***** Selected passage *****

28th July 2021 | Author: Dr John Lindsay

 

FIB-SEM is a relatively common method of preparing a sample, for both SEM and TEM analysis. When preparing a sample with an ion beam, there are multiple aspects to be considered if a good sample is to be produced. A good sample is often considered one which images well (no obvious artifacts from sample preparation), but this is not the only consideration when it comes to analytics. Here I will give a few examples of how FIB preparation can impact analysis, along with some advice on how to mitigate the impact.

 

Curtaining

 

The most obvious effect when FIB preparing a sample is curtaining. Curtaining can occur when a sample has different materials with variable milling rates. It is considered undesirable, as it creates imaging artifacts and, when preparing a TEM sample, limits the archivable sample thickness. When it comes to analytical analyses, the topography associated with curtaining can result in shadowing and the absorption of low energy peaks.

 

Fig. 1 Left: sample prepared by conventional milling with curtaining; Centre: sample prepared by backside thinning to avoid curtaining; Right: nitrogen EDS map from backside thinned sample.

In the example above we have the same sample prepared with and without curtaining in the region of interest (details on how this was achieved can be found here). EDS mapping of the sample with an Ultim Extreme showed a concentration of nitrogen at the tips of the Tungsten Vias (indicated in the orange box). Performing the same analysis on the curtained sample resulted in this nitrogen concentration not been observed. Common methods used to mitigate curtaining are changing the sample orientation, depositing a protective layer, and milling with a reduced ion beam current.

Contamination

Another potential effect of ion milling on EDS analysis is contamination. Contamination occurs when ions used to mill are implanted, or the milled material redeposits on the sample. Redeposition is typically observed at (but not limited to) the bottom of a cross-section. The redeposited materials composition is a combination of the milled material (from the sample or a support structure like a liftout grid) and ions from the ion beam. The example below (fig. 2) shows gallium contamination of solid-state lithium-ion battery (contains no gallium). In the cross-sectional EDS map, a significant amount of gallium is observed at the bottom of the cross-section, but importantly not at the top in the particles being analysed.

Fig. 2 Cross section of lithium ion battery. Redepostion is observed at the bottom of the cross-section. This can be seen in the EDS map for gallium (which is not present in the material)

*****

• **Problems to solve**
1. In one to three sentences, state why the FIB preparation article says curtaining is a problem for analytical analyses.
2. According to the FIB preparation article, what element did EDS mapping show concentrated at the tips of the tungsten vias?
3. Write out the passage of the FIB preparation article starting at "Fig. 1 Left: sample" and ending at "backside thinned sample.".
Work from the FIB preparation article above and nothing else.

***** Data segment *****

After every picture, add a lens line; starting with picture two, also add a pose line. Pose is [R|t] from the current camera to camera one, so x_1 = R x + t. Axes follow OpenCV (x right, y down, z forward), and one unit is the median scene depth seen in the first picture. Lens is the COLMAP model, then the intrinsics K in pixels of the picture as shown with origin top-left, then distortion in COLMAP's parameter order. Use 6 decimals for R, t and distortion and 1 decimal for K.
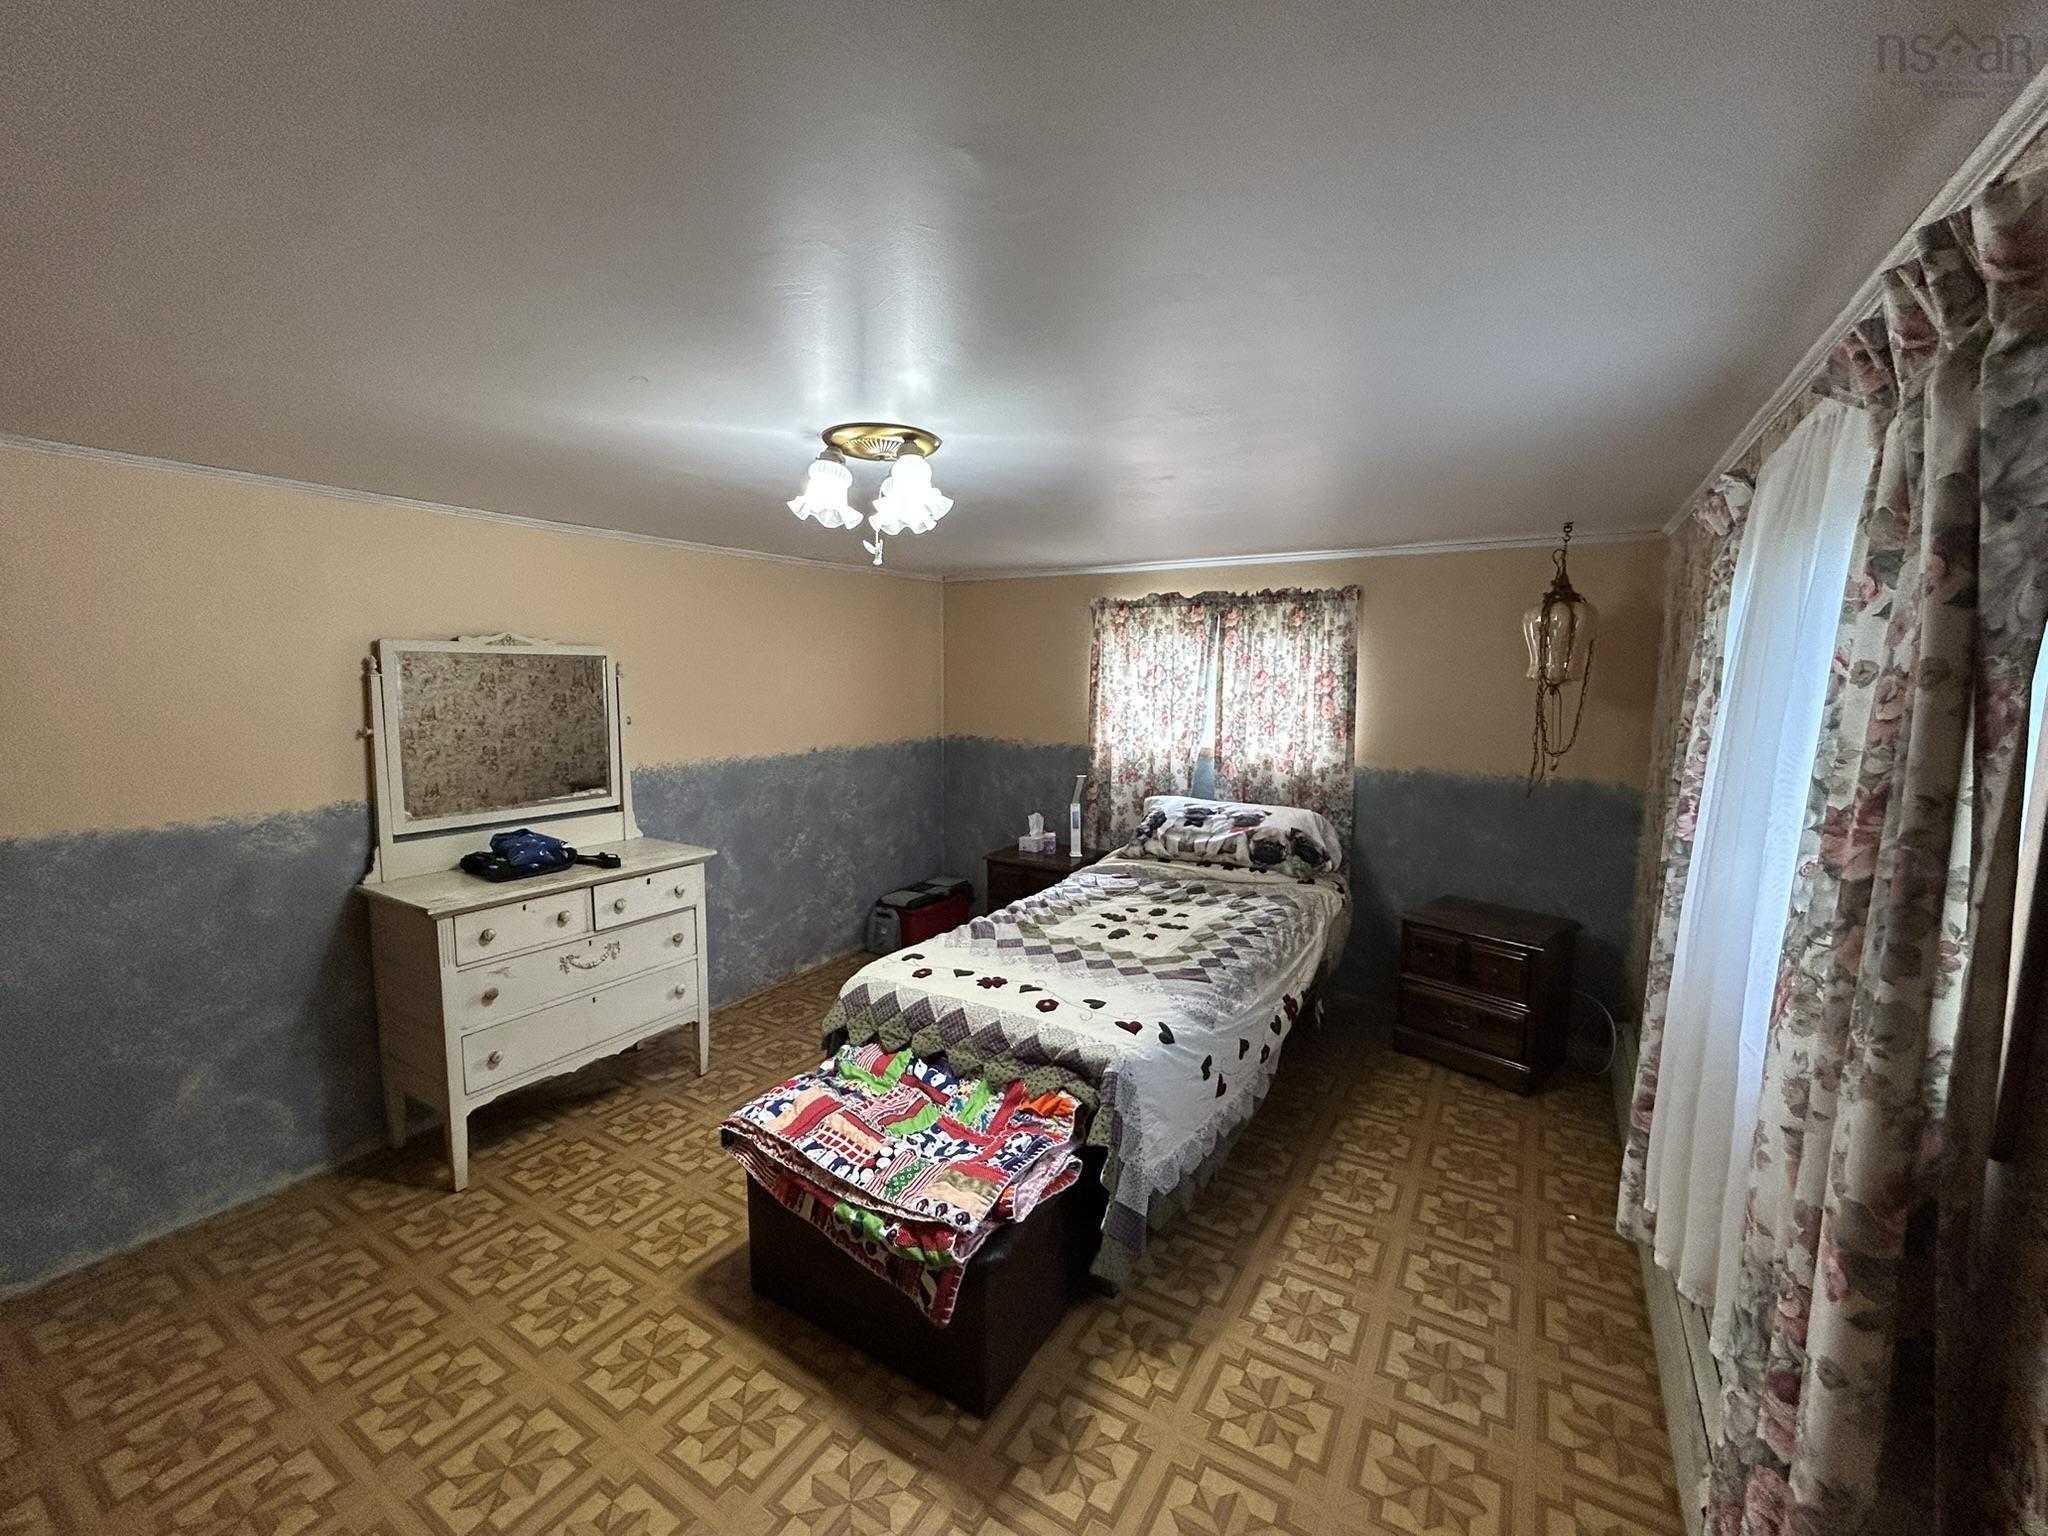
lens RADIAL K [[852.0, 0, 1018.9], [0, 852.0, 767.1], [0, 0, 1]] dist [0.000671, 0.000074]
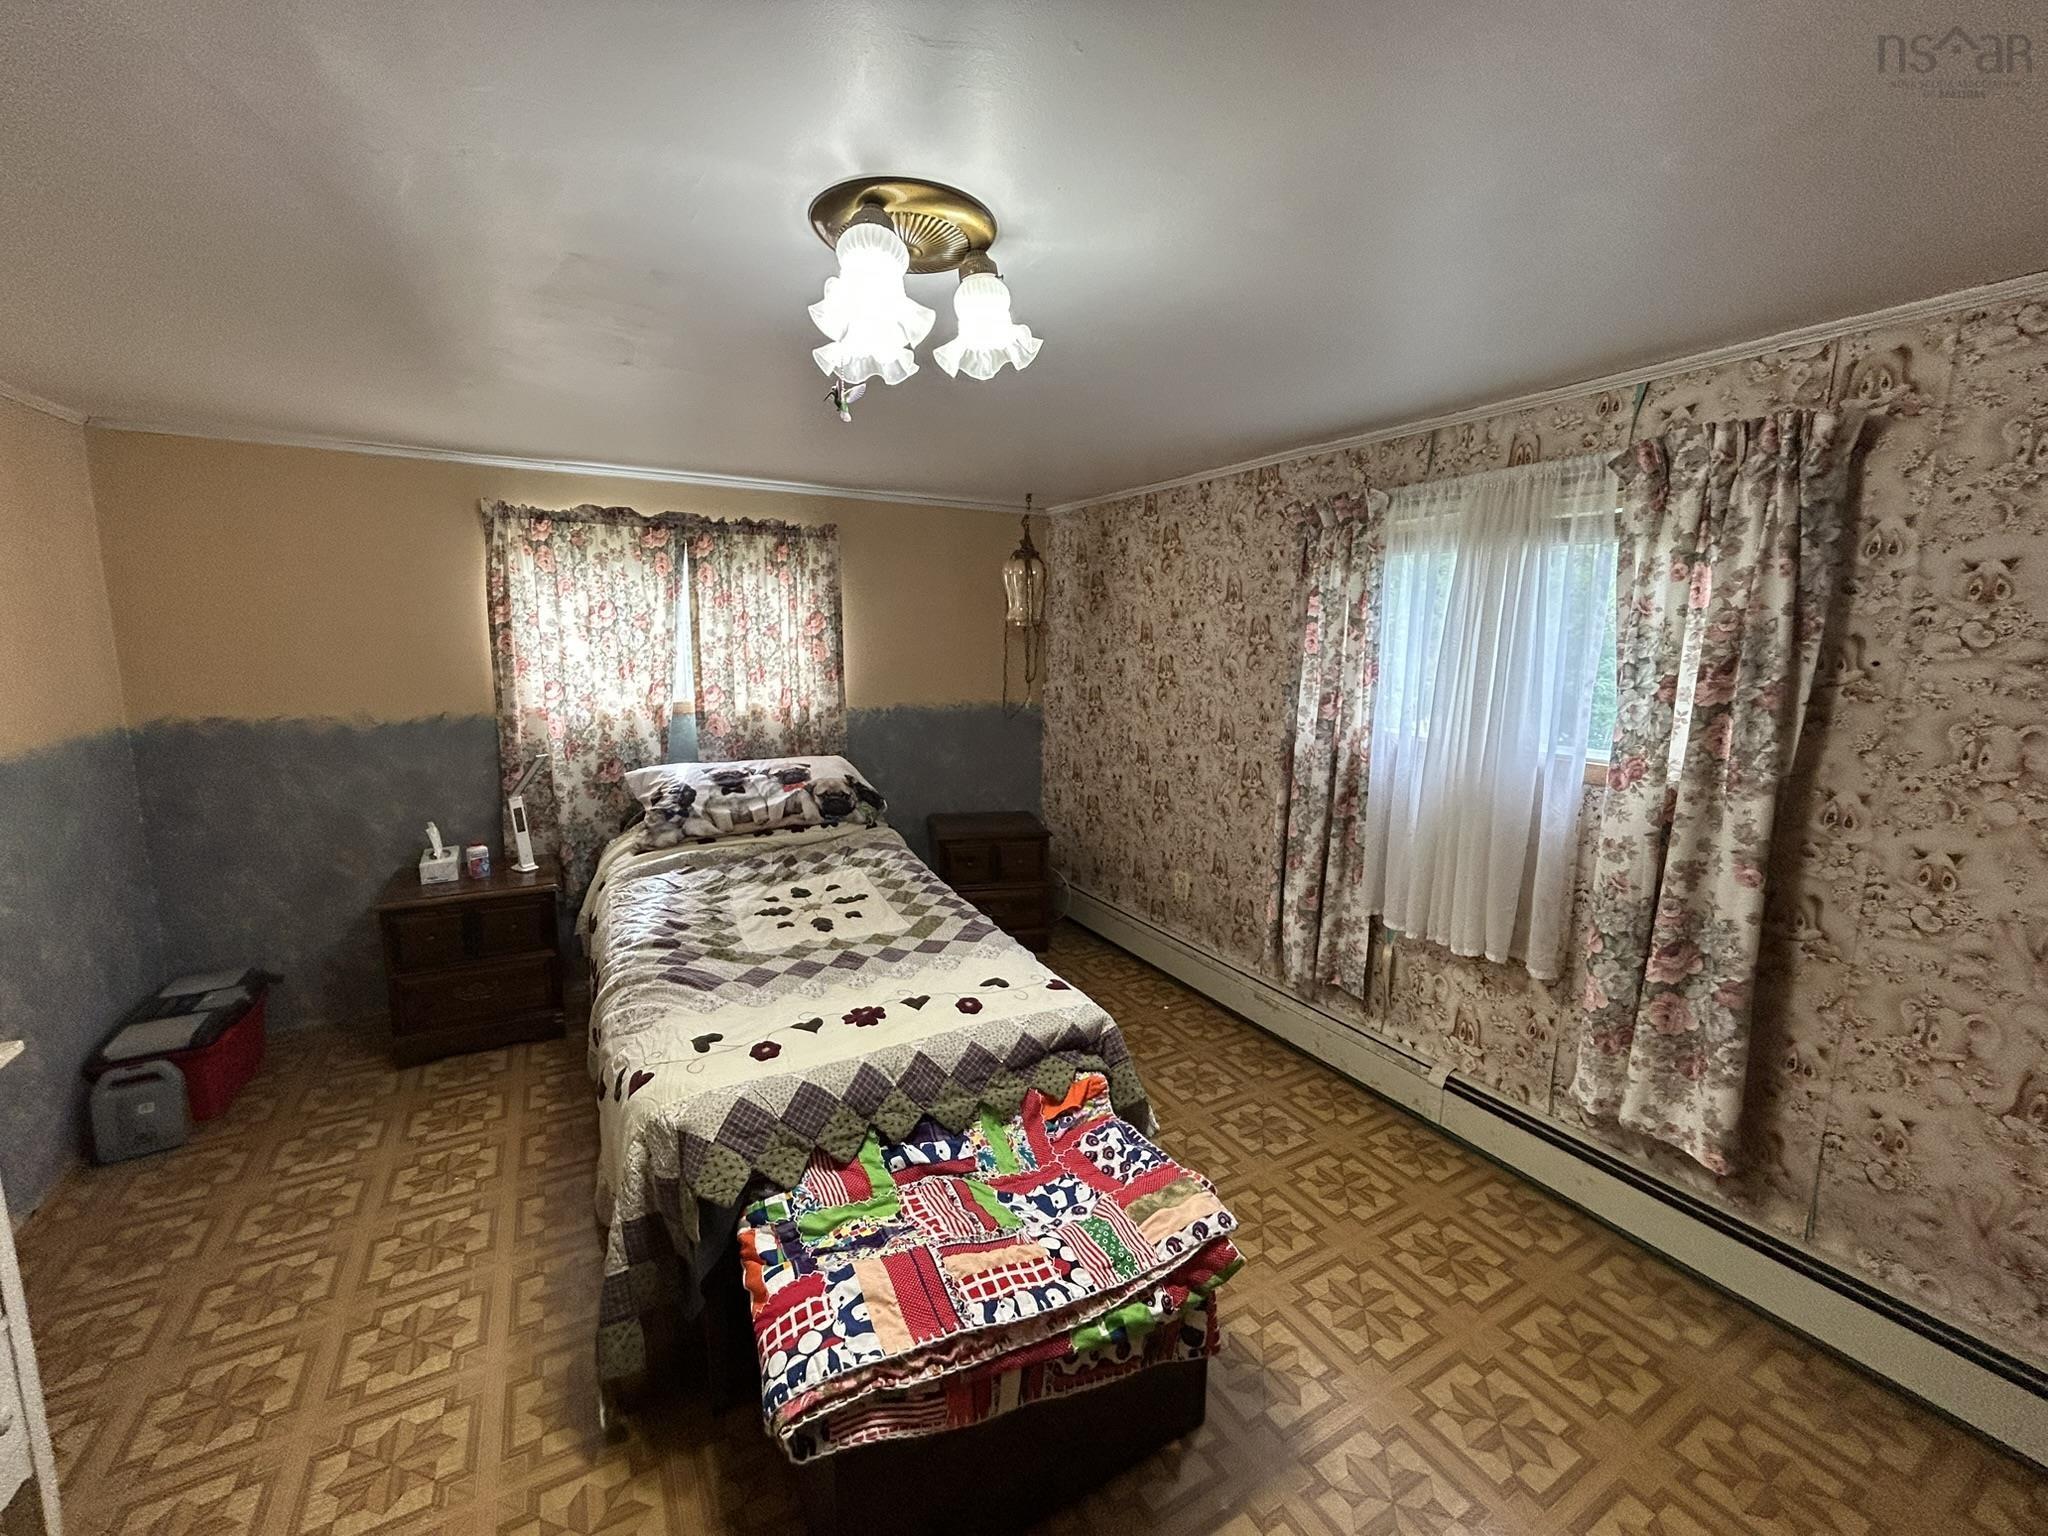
lens RADIAL K [[852.0, 0, 1018.9], [0, 852.0, 767.1], [0, 0, 1]] dist [0.000671, 0.000074]
pose [[0.466231, -0.140913, 0.873368, -0.432058], [0.089938, 0.989668, 0.111666, -0.027889], [-0.880079, 0.026487, 0.474087, 0.372346]]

*****

• **Your responses**
1. The topography that comes with curtaining can cause shadowing and the absorption of low energy peaks. This can hide real features, such as the nitrogen concentration that went unobserved in the curtained sample.

2. Nitrogen.

3.
Fig. 1 Left: sample prepared by conventional milling with curtaining; Centre: sample prepared by backside thinning to avoid curtaining; Right: nitrogen EDS map from backside thinned sample.